Thirteen years later the two principals, Dr. Yvonne Sanders-Butler and Dr. Annette S. Roberts were investigated and fired for using school funds to purchase their books.
The two women are sisters and Pickens, Mississippi natives who worked for Edwards in the DeKalb County School System.
Two other principals, who also sold their books, were demoted and had their salaries cut.
"So they said selling books. We're not the only author that has been through DeKalb county. Lonnie Edwards sold books and whenever they said Lonnie Edwards sold books, it became an issue," Edwards stated.
The Atlanta Journal Constitution article claimed Edwards sold more than 12,000 copies.
He said district librarians purchased 130 copies to put in all DeKalb county school libraries, but he maintains they were bought by groups and individuals and not the school system.
"I've made every effort to be transparent with you and to let you know. Am I involved with any unscrupulous activity with book selling or forcing anybody to buy my book because of my role as superintendent? No," added the J.P.S. Superintendent.

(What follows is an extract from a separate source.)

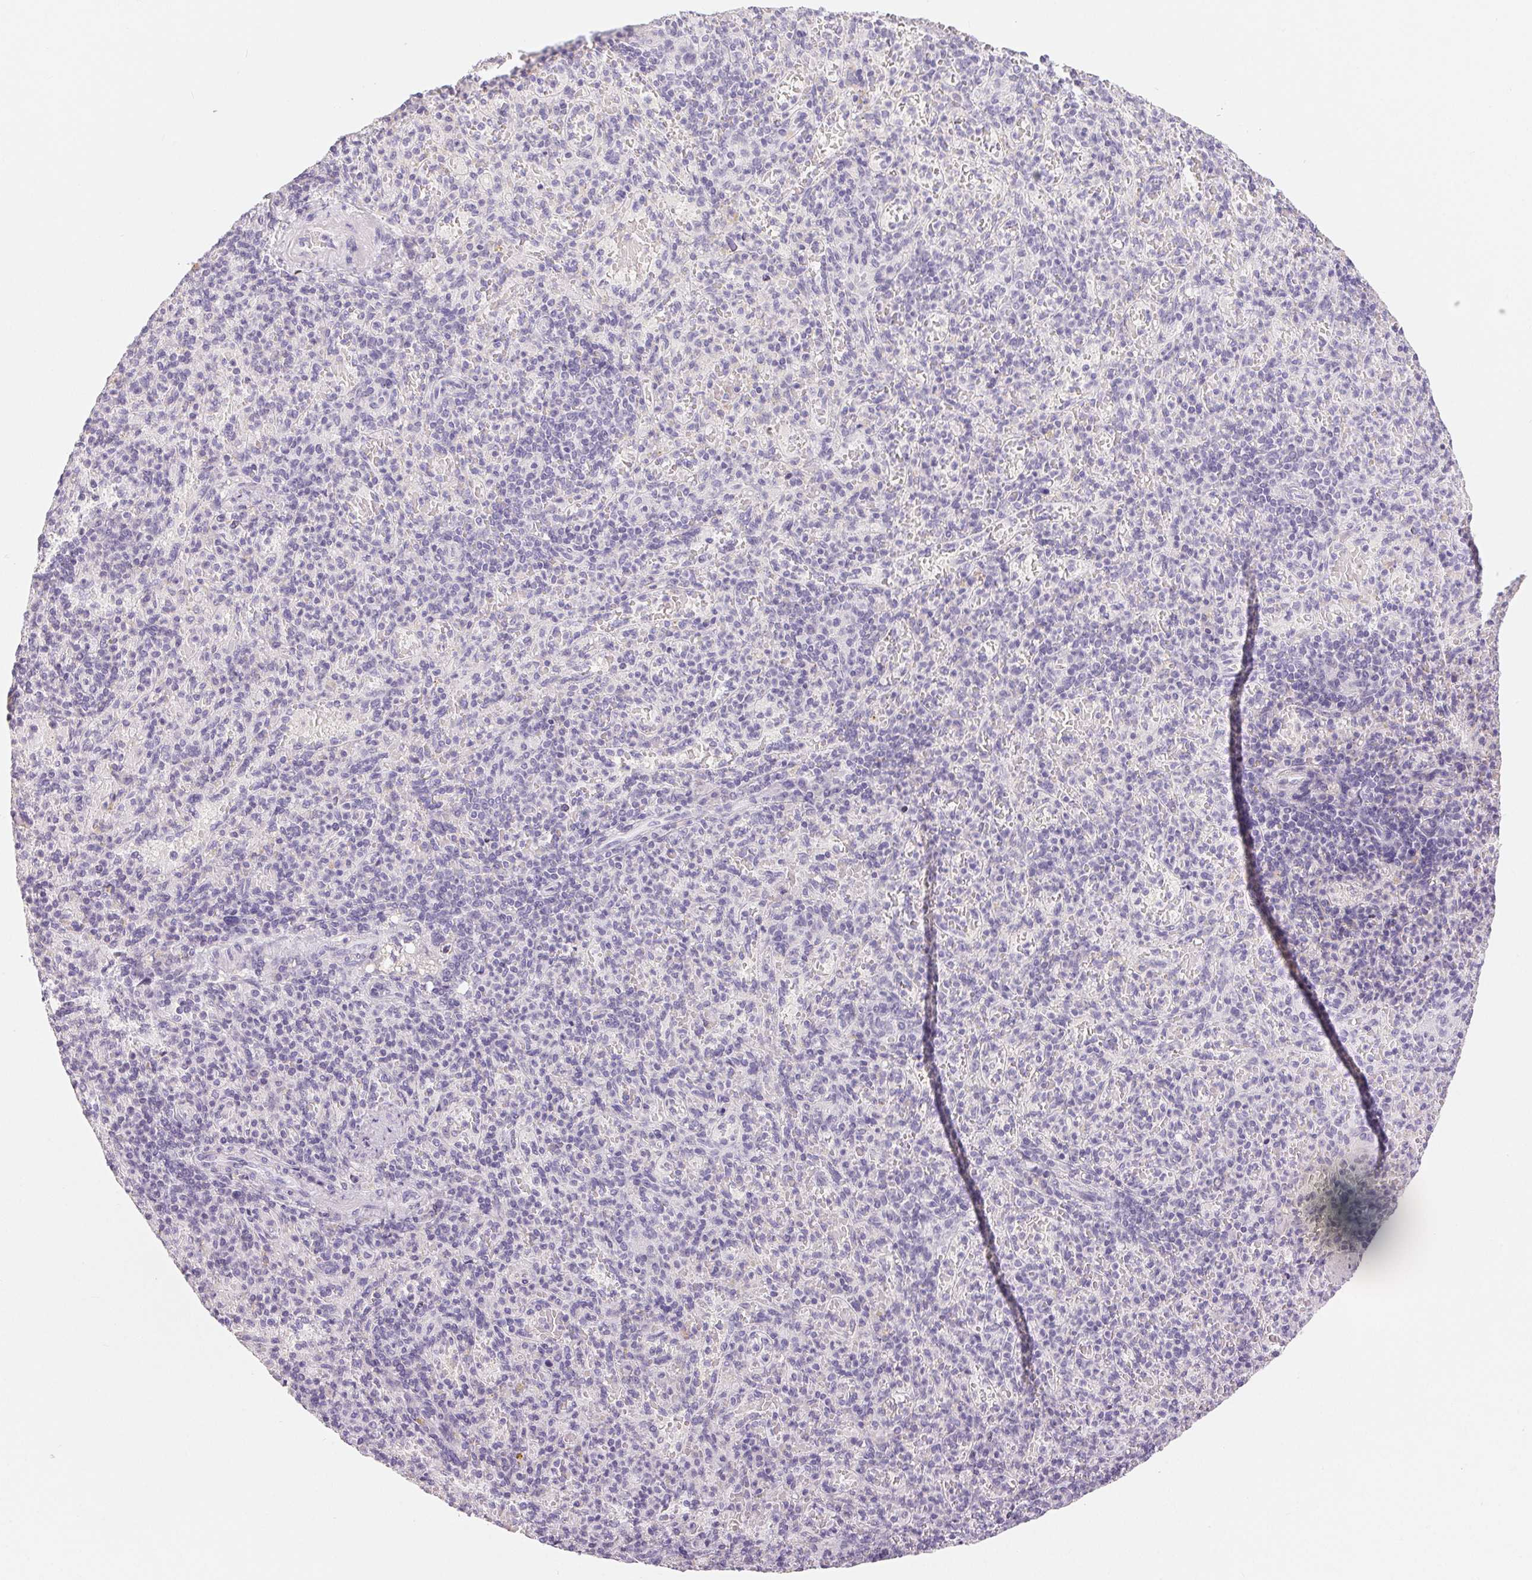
{"staining": {"intensity": "negative", "quantity": "none", "location": "none"}, "tissue": "spleen", "cell_type": "Cells in red pulp", "image_type": "normal", "snomed": [{"axis": "morphology", "description": "Normal tissue, NOS"}, {"axis": "topography", "description": "Spleen"}], "caption": "Protein analysis of unremarkable spleen displays no significant staining in cells in red pulp. (Brightfield microscopy of DAB IHC at high magnification).", "gene": "MIOX", "patient": {"sex": "female", "age": 74}}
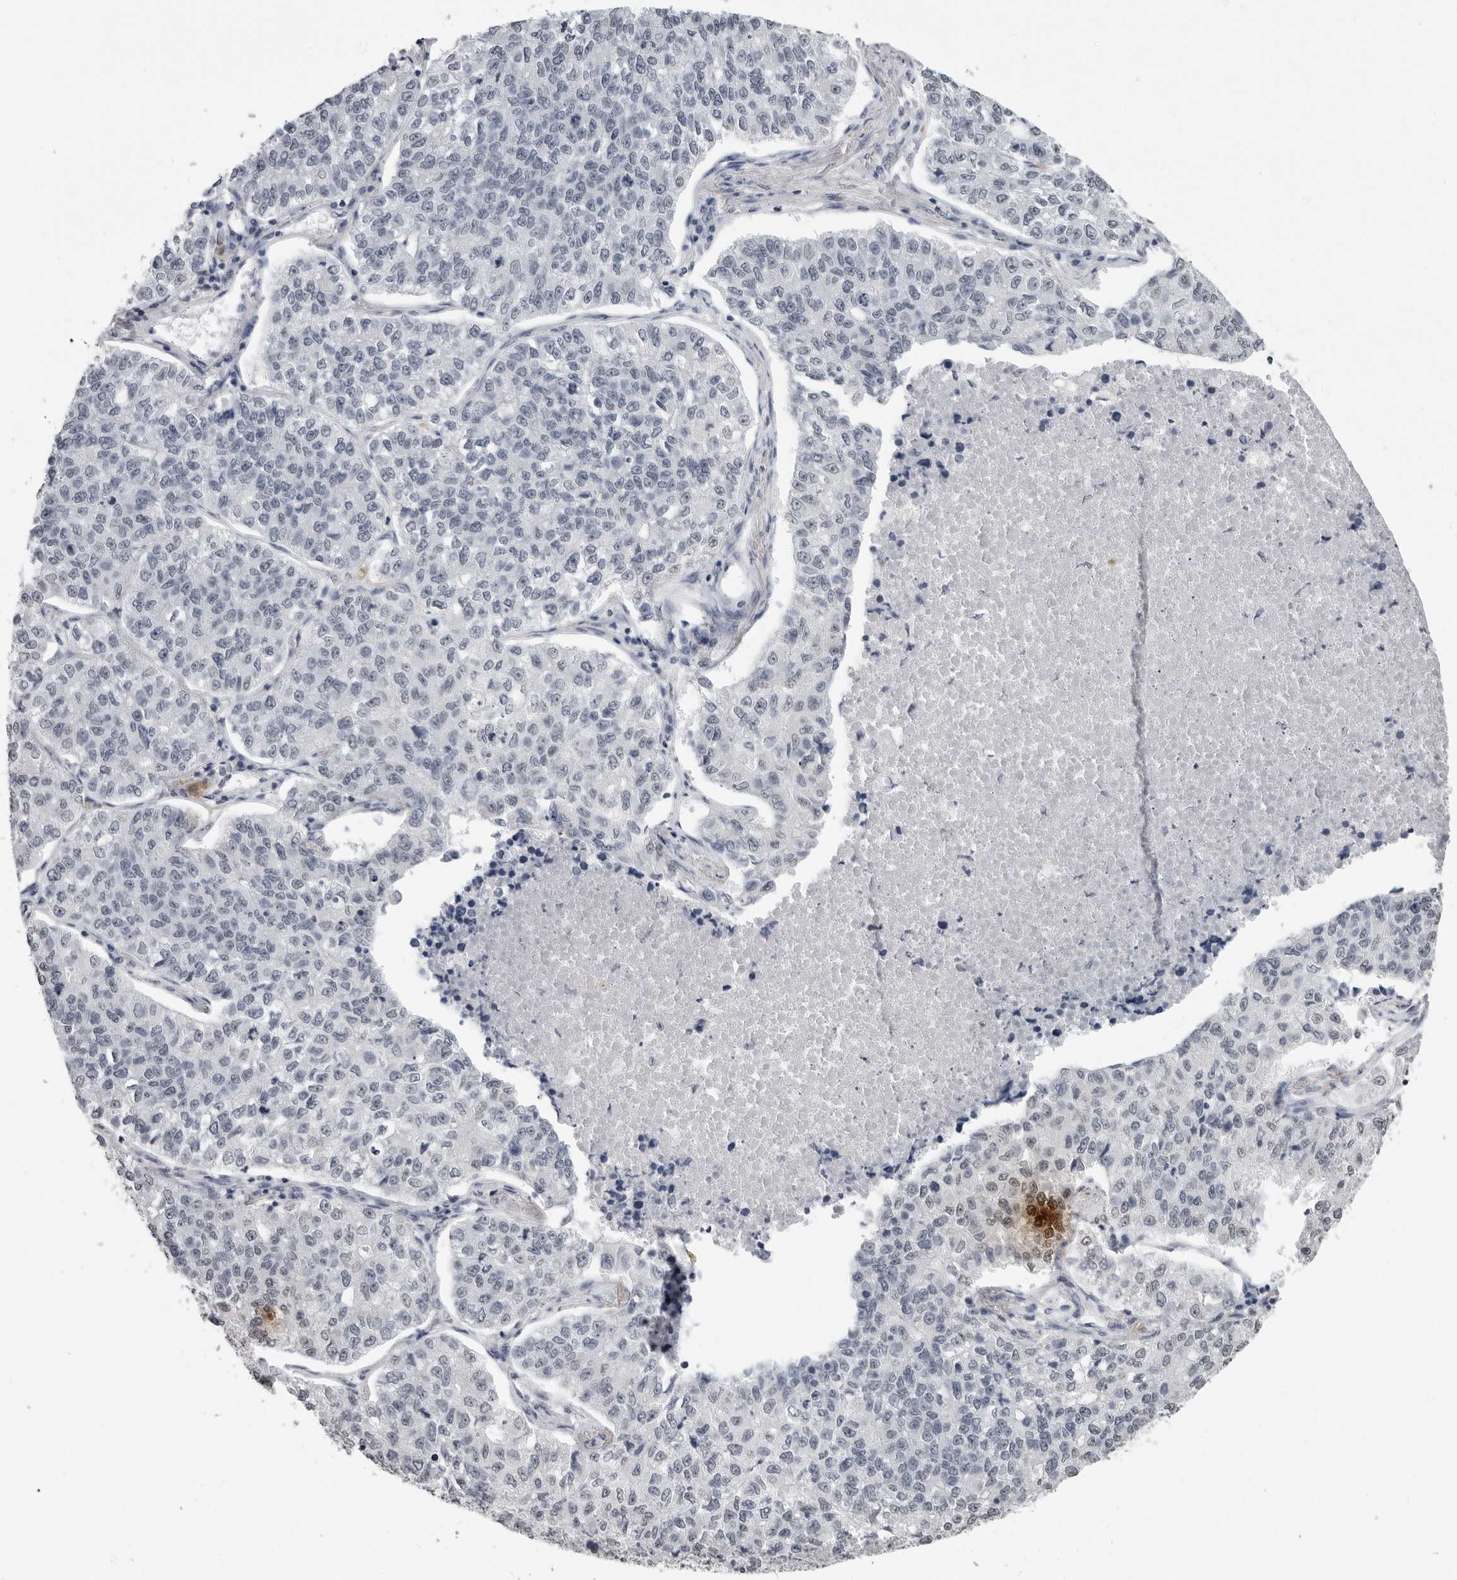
{"staining": {"intensity": "negative", "quantity": "none", "location": "none"}, "tissue": "lung cancer", "cell_type": "Tumor cells", "image_type": "cancer", "snomed": [{"axis": "morphology", "description": "Adenocarcinoma, NOS"}, {"axis": "topography", "description": "Lung"}], "caption": "Lung cancer (adenocarcinoma) was stained to show a protein in brown. There is no significant expression in tumor cells. Brightfield microscopy of IHC stained with DAB (3,3'-diaminobenzidine) (brown) and hematoxylin (blue), captured at high magnification.", "gene": "HEPACAM", "patient": {"sex": "male", "age": 49}}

The report claims that three Georgia educators earned almost $100,000.00 in book sales to district schools.
In 1997 the district praised his work and appearances in various national publications.
Edwards was assistant superintendent when he left in 2004 and said he has no connection with and no comment on the recent firings.
The educator and author said he's not aware of his book being in any of the Jackson Public School libraries.